• **PROBLEM DESCRIPTION**:
Work through the entries below and show every line in which "hspace" is found.
________
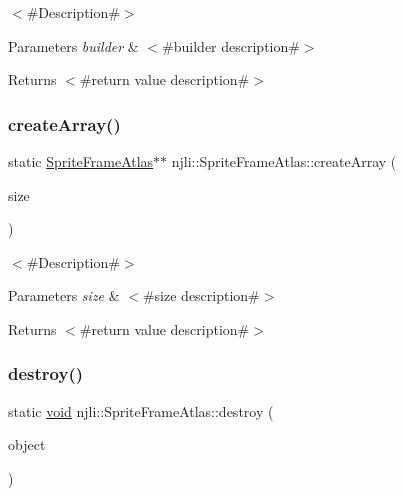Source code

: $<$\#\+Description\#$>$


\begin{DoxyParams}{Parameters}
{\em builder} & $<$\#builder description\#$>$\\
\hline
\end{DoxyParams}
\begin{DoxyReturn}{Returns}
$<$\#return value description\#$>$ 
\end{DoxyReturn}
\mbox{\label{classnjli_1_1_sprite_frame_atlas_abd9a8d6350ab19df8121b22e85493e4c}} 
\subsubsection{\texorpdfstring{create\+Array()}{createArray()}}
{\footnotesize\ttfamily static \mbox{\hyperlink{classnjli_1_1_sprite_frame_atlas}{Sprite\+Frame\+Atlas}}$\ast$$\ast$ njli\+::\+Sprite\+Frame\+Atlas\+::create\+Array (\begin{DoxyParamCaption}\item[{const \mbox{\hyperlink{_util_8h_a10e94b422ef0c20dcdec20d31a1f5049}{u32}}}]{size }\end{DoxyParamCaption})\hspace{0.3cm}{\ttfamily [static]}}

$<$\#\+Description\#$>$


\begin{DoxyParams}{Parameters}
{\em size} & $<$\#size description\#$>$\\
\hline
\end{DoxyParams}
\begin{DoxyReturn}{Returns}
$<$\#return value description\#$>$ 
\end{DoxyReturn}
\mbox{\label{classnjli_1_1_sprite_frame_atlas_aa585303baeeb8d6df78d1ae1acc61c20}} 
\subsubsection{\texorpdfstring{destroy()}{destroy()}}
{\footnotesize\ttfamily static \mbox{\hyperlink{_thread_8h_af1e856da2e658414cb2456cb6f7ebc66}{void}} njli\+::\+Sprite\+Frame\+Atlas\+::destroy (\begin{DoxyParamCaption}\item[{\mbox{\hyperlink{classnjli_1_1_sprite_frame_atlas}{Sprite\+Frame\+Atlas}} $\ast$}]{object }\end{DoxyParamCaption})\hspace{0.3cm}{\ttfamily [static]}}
________
• **REPLY**:
{\footnotesize\ttfamily static \mbox{\hyperlink{classnjli_1_1_sprite_frame_atlas}{Sprite\+Frame\+Atlas}}$\ast$$\ast$ njli\+::\+Sprite\+Frame\+Atlas\+::create\+Array (\begin{DoxyParamCaption}\item[{const \mbox{\hyperlink{_util_8h_a10e94b422ef0c20dcdec20d31a1f5049}{u32}}}]{size }\end{DoxyParamCaption})\hspace{0.3cm}{\ttfamily [static]}}
{\footnotesize\ttfamily static \mbox{\hyperlink{_thread_8h_af1e856da2e658414cb2456cb6f7ebc66}{void}} njli\+::\+Sprite\+Frame\+Atlas\+::destroy (\begin{DoxyParamCaption}\item[{\mbox{\hyperlink{classnjli_1_1_sprite_frame_atlas}{Sprite\+Frame\+Atlas}} $\ast$}]{object }\end{DoxyParamCaption})\hspace{0.3cm}{\ttfamily [static]}}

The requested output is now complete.